Often, we have far greater respect for business meetings with colleagues than we do for catch-ups with our buddies. But their time is valuable, too. Understand and value it as much as you value other things in life.
To what extent do you share your secrets with them?
You might have certain friends who know you in and out and others who don’t. While both these situations are perfectly fine. Just because they do not want to tell you something doesn’t make them any less of a friend and, as a friend, it is your job not to push them.
Not letting your emotional state rely on your friend’s emotional state.
To be able to empathize is a great quality but to get sucked in and to loose yourself in the process is a big NO-NO.

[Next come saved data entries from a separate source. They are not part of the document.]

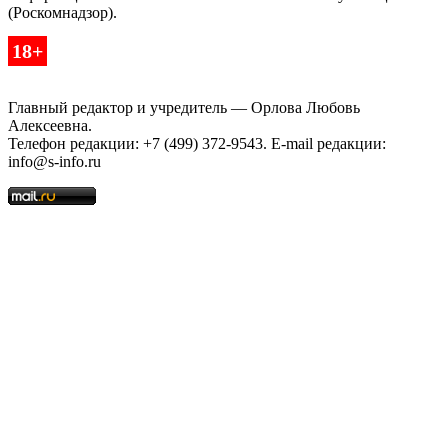
(Роскомнадзор).
18+
Главный редактор и учредитель — Орлова Любовь
Алексеевна.
Телефон редакции: +7 (499) 372-9543. E-mail редакции:
info@s-info.ru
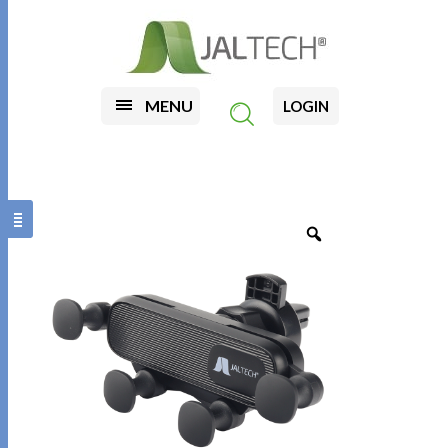
MENU
LOGIN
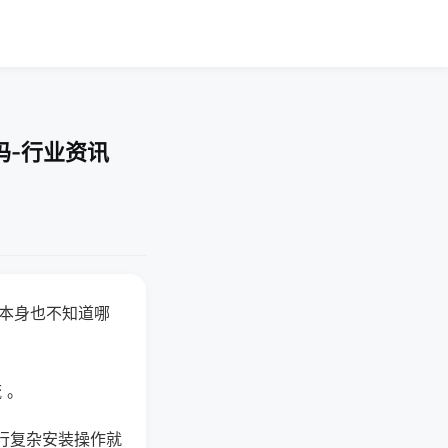
吗-行业资讯
器本身也不知道哪
。
 。
行复杂安装操作就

Giving each other ample space.
It’s essential to be aware of when to draw a line and as well as to be intentional about the mood you bring or take away when you’re with the people you care about.
To keep your own self-identity intact.
If you recognize that you are a people-pleaser, look within and see what the root cause is for your needing to please others at the expense of your own wants and desires.
It is inappropriate to tell them what they should do.
Although you might be their BFF’s but you still don’t get to call the shots in their lives. You could feel free to advice them on something you think they need help or guidance with, but don’t take control over their life and decisions. After all it is their life and they need to feel empowered to do it.
To respect your friend’s values and ask that they respect yours.
You may not share the same religion, ideas, or political views as your friend, and that’s OK. A healthy friendship allows two people to respectfully believe in very different things. It’s not your job to try and convince your friends to come over to your side, nor is it their job to convince you.
Givers need to set limits because takers never do.
While friendships do not need to be a 50/50 give-and-take every day, they should balance out over time, If you’re the one always giving, or feel emotionally drained after spending time with a friend, it’s worth looking at the friendship and determining how much value it is adding to your life.
To able to say ‘NO’
Friends need to be able to say ‘no’ to each other and respect the other’s boundary.